◆ Your goal
Below are records; give the number of their lines that contain "Substance", and only that number.

◆ Records drawn from a dataset

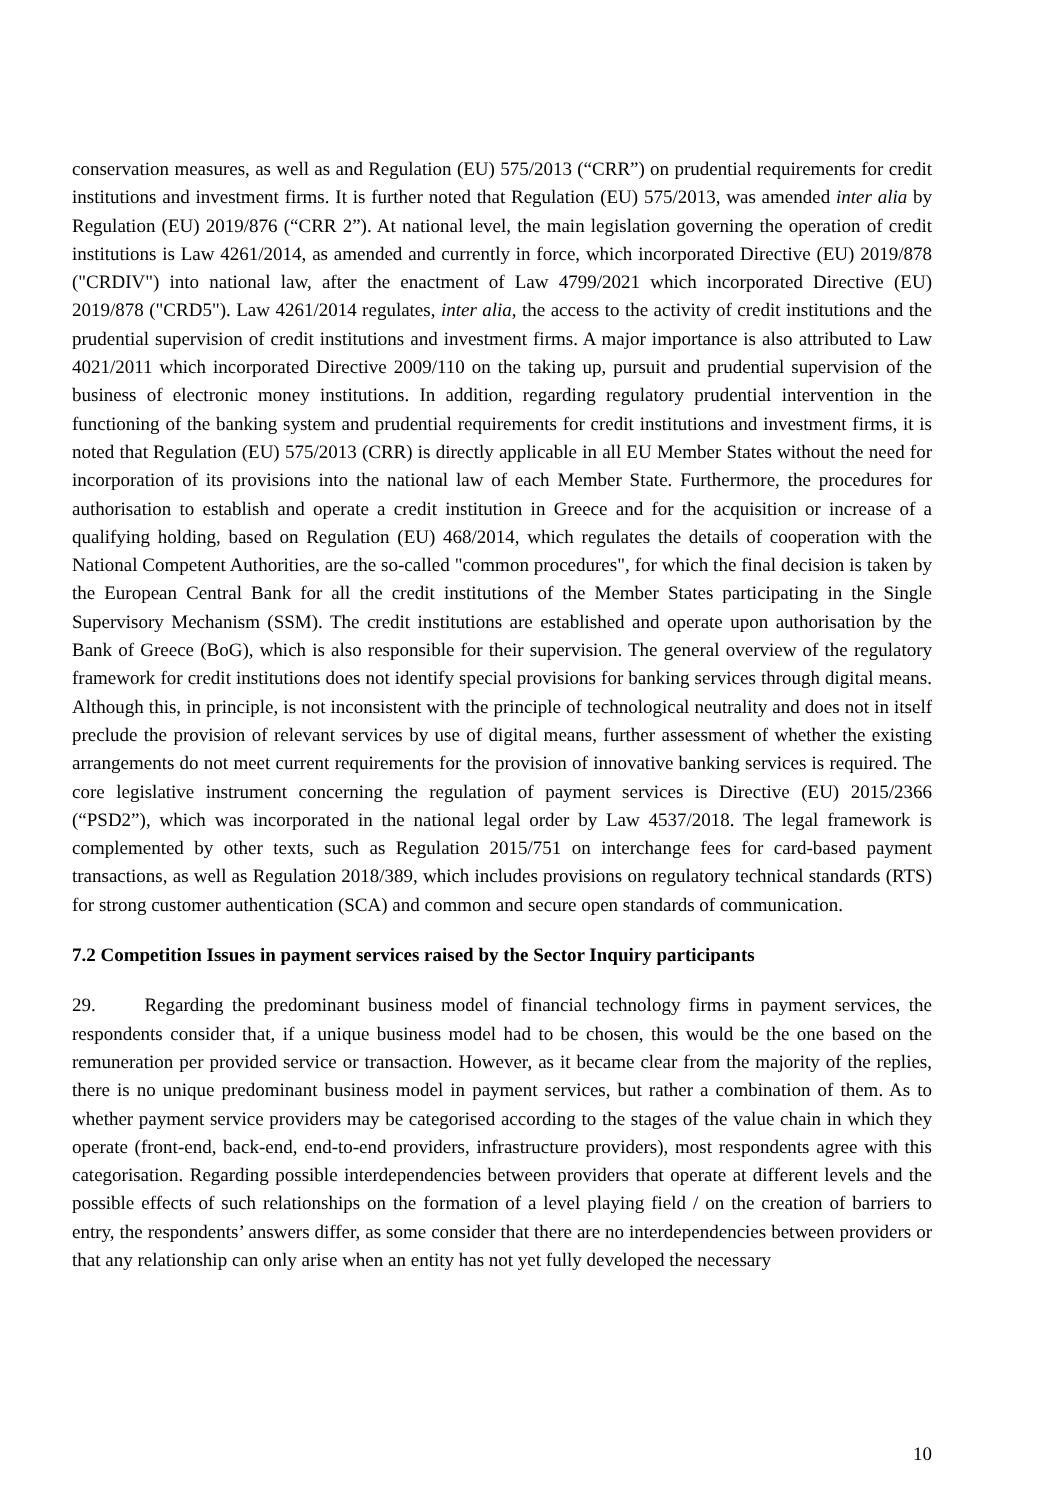conservation measures, as well as and Regulation (EU) 575/2013 (“CRR”) on prudential requirements for credit institutions and investment firms. It is further noted that Regulation (EU) 575/2013, was amended inter alia by Regulation (EU) 2019/876 (“CRR 2”). At national level, the main legislation governing the operation of credit institutions is Law 4261/2014, as amended and currently in force, which incorporated Directive (EU) 2019/878 ("CRDIV") into national law, after the enactment of Law 4799/2021 which incorporated Directive (EU) 2019/878 ("CRD5"). Law 4261/2014 regulates, inter alia, the access to the activity of credit institutions and the prudential supervision of credit institutions and investment firms. A major importance is also attributed to Law 4021/2011 which incorporated Directive 2009/110 on the taking up, pursuit and prudential supervision of the business of electronic money institutions. In addition, regarding regulatory prudential intervention in the functioning of the banking system and prudential requirements for credit institutions and investment firms, it is noted that Regulation (EU) 575/2013 (CRR) is directly applicable in all EU Member States without the need for incorporation of its provisions into the national law of each Member State. Furthermore, the procedures for authorisation to establish and operate a credit institution in Greece and for the acquisition or increase of a qualifying holding, based on Regulation (EU) 468/2014, which regulates the details of cooperation with the National Competent Authorities, are the so-called "common procedures", for which the final decision is taken by the European Central Bank for all the credit institutions of the Member States participating in the Single Supervisory Mechanism (SSM). The credit institutions are established and operate upon authorisation by the Bank of Greece (BoG), which is also responsible for their supervision. The general overview of the regulatory framework for credit institutions does not identify special provisions for banking services through digital means. Although this, in principle, is not inconsistent with the principle of technological neutrality and does not in itself preclude the provision of relevant services by use of digital means, further assessment of whether the existing arrangements do not meet current requirements for the provision of innovative banking services is required. The core legislative instrument concerning the regulation of payment services is Directive (EU) 2015/2366 (“PSD2”), which was incorporated in the national legal order by Law 4537/2018. The legal framework is complemented by other texts, such as Regulation 2015/751 on interchange fees for card-based payment transactions, as well as Regulation 2018/389, which includes provisions on regulatory technical standards (RTS) for strong customer authentication (SCA) and common and secure open standards of communication.
7.2 Competition Issues in payment services raised by the Sector Inquiry participants
29. Regarding the predominant business model of financial technology firms in payment services, the respondents consider that, if a unique business model had to be chosen, this would be the one based on the remuneration per provided service or transaction. However, as it became clear from the majority of the replies, there is no unique predominant business model in payment services, but rather a combination of them. As to whether payment service providers may be categorised according to the stages of the value chain in which they operate (front-end, back-end, end-to-end providers, infrastructure providers), most respondents agree with this categorisation. Regarding possible interdependencies between providers that operate at different levels and the possible effects of such relationships on the formation of a level playing field / on the creation of barriers to entry, the respondents’ answers differ, as some consider that there are no interdependencies between providers or that any relationship can only arise when an entity has not yet fully developed the necessary
10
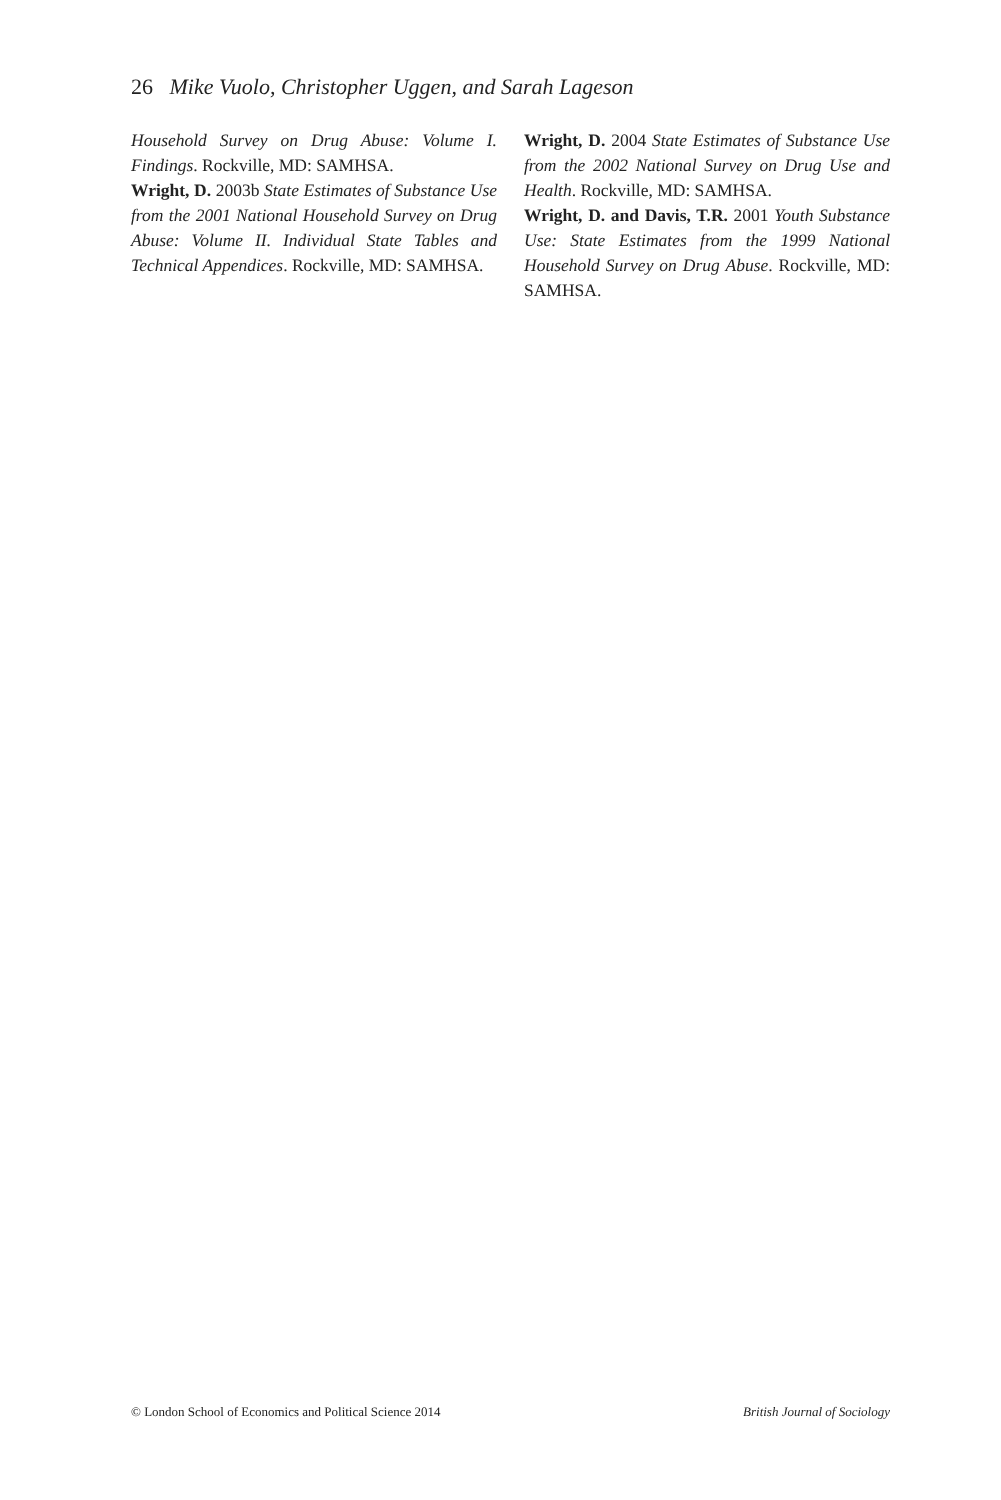26 Mike Vuolo, Christopher Uggen, and Sarah Lageson
Household Survey on Drug Abuse: Volume I. Findings. Rockville, MD: SAMHSA.
Wright, D. 2003b State Estimates of Substance Use from the 2001 National Household Survey on Drug Abuse: Volume II. Individual State Tables and Technical Appendices. Rockville, MD: SAMHSA.
Wright, D. 2004 State Estimates of Substance Use from the 2002 National Survey on Drug Use and Health. Rockville, MD: SAMHSA.
Wright, D. and Davis, T.R. 2001 Youth Substance Use: State Estimates from the 1999 National Household Survey on Drug Abuse. Rockville, MD: SAMHSA.
© London School of Economics and Political Science 2014 British Journal of Sociology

◆ Result of this task
3